Story

 «Das Eidechsenkind» nimmt die Lesenden mit in die 1960er- und 1970er-Jahre und erzählt eine fiktive Geschichte über italienische Gastarbeiter in der Schweiz.

 Der Vater arbeitet in der Schweiz auf dem Bau und die Mutter putzt. Es soll nur ein paar Jahre sein, bis der Hausbau in Ripa finanziert ist und sie zurück können. Das Kind wächst bei seiner Nonna in einer glücklichen Welt auf. Als diese dann stirbt, müssen die Eltern ihren Jungen ins kalte, feuchte, neblige Nachbarland mitnehmen. Es darf jedoch im Gastland niemand von der Existenz dieses Kindes erfahren. Es bleibt alleine in der Wohnung und wenn Besuch kommt, versteckt es sich unter der Kredenze, unter die Bank, hinter den Vorhang oder im Schrank, es darf keine Spuren hinterlassen. Immer in der Angst, sofort ausgewiesen zu werden und die Arbeit zu verlieren.

 Als das Kind grösser wird, unternimmt er heimlich Streifzüge im Treppenhaus, vom Keller bis unter das Dach oder auch in andere Wohnungen. Bleibt bewegungslos und unsichtbar, wenn jemand in seine Nähe kommt. Das Eidechsenkind gibt sich Emmy, dem Mädchen das neu im dritten Stock wohnt zum Erkennen.

 

Autor

 Vincenzo Todisco wurde als Sohn italienischer Einwanderer in Stans geboren. Er studierte Romanistik (Italienisch und Französisch) an der Universität Zürich und war bis 2004 Redaktor bei der Kulturzeitschrift Quaderni grigionitaliani. Er ist Dozent an der Pädagogischen Fachhochschule Graubünden und lebt in Rhäzüns.

 Todisco schreibt in italienischer und deutscher Sprache. Seine ersten vier Romane verfasste er auf Italienisch, sie wurden in deutscher Übersetzung vom Schweizer Rotpunktverlag herausgegeben.

 Der jüngste Roman, Das Eidechsenkind, ist Todiscos erste Buchveröffentlichung auf Deutsch.

 

Sprache und Stil

 Die Geschichte wird scheinbar einfach, aber ganz nah und in einfachen, klaren Sätzen mit einer beklemmenden Perspektive des eingesperrten Kindes entfaltet.

 Die Atmosphäre des Einwanderlandes Schweiz in den frühen 1960er Jahren ist präzise erfasst und erzählt die Geschichte eines Kindes, das nicht hätte da sein dürfen.

 

Was hat mich bewegt

 

-    Vincenzo Todisco hat diese Geschichte geschrieben, weil seine Eltern in den 60er-Jahren auch aus Italien eingewandert waren. Er selbst ist 1964 in Stans geboren und von Anfang an zweisprachig aufgewachsen.

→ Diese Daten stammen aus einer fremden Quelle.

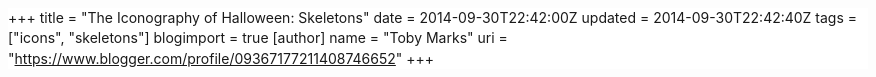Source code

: +++
title = "The Iconography of Halloween: Skeletons"
date = 2014-09-30T22:42:00Z
updated = 2014-09-30T22:42:40Z
tags = ["icons", "skeletons"]
blogimport = true 
[author]
	name = "Toby Marks"
	uri = "https://www.blogger.com/profile/09367177211408746652"
+++

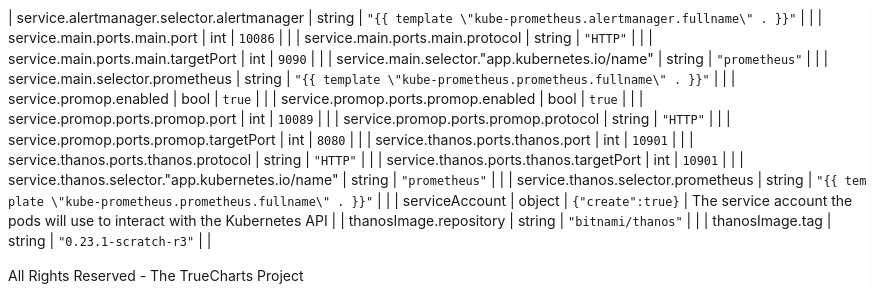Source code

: | service.alertmanager.selector.alertmanager | string | `"{{ template \"kube-prometheus.alertmanager.fullname\" . }}"` |  |
| service.main.ports.main.port | int | `10086` |  |
| service.main.ports.main.protocol | string | `"HTTP"` |  |
| service.main.ports.main.targetPort | int | `9090` |  |
| service.main.selector."app.kubernetes.io/name" | string | `"prometheus"` |  |
| service.main.selector.prometheus | string | `"{{ template \"kube-prometheus.prometheus.fullname\" . }}"` |  |
| service.promop.enabled | bool | `true` |  |
| service.promop.ports.promop.enabled | bool | `true` |  |
| service.promop.ports.promop.port | int | `10089` |  |
| service.promop.ports.promop.protocol | string | `"HTTP"` |  |
| service.promop.ports.promop.targetPort | int | `8080` |  |
| service.thanos.ports.thanos.port | int | `10901` |  |
| service.thanos.ports.thanos.protocol | string | `"HTTP"` |  |
| service.thanos.ports.thanos.targetPort | int | `10901` |  |
| service.thanos.selector."app.kubernetes.io/name" | string | `"prometheus"` |  |
| service.thanos.selector.prometheus | string | `"{{ template \"kube-prometheus.prometheus.fullname\" . }}"` |  |
| serviceAccount | object | `{"create":true}` | The service account the pods will use to interact with the Kubernetes API |
| thanosImage.repository | string | `"bitnami/thanos"` |  |
| thanosImage.tag | string | `"0.23.1-scratch-r3"` |  |

All Rights Reserved - The TrueCharts Project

 -    Das gewisse Geschichten sich immer wieder wiederholen.

 -    Was wird aus einem Kind, das so isoliert wird, dass es weder in die Natur, noch in die Schule oder andere Kinder treffen kann?

 

M.Z.

 

Kommentare: 3
  • #3

    Claudia (Sonntag, 06 Dezember 2020 14:19)

    Während dem lesen musste ich immer wieder an die Kinder denken die dies wirklich durchmachen mussten...hoffentlich keines für so lange Zeit!

  • #2

    Elsbeth (Samstag, 05 Dezember 2020 15:00)

    Der Autor beschreibt akribisch das Leben eines Kindes, das mit seinen italienischen Eltern in der Schweiz lebt und eigentlich nicht hier sein darf. Er erzählt, wie es das Kind anstellen muss, damit es unsichtbar bleibt und lässt erahnen, was dem Kind entgeht als Grundlage für ein selbstbewusstes Leben. Mich hat die Lektüre bewegt. Gleichzeitig war es eine Geschichtslektion über das Schicksal vieler Gastarbeiterkinder in der Schweiz, die ich so nicht kannte.

  • #1

    Ernst (Sonntag, 29 November 2020 21:19)

    Eine bewegende Geschichte: Das Kind wird erst im letzten Viertel zum Mann – vorher ist es geschlechtsneutral.
    Das Kind lernt erstaunlich intrinsisch motiviert: beim Mädchen und beim Professor: versuchen wir mit allen Mitteln „durch Ziehen am Gras, das Wachstum zu fördern? Das grösste Defizit wegen der Abgeschiedenheit ist sicher das soziale Verhalten (bei Frust in irgendetwas beissen, davonlaufen,…).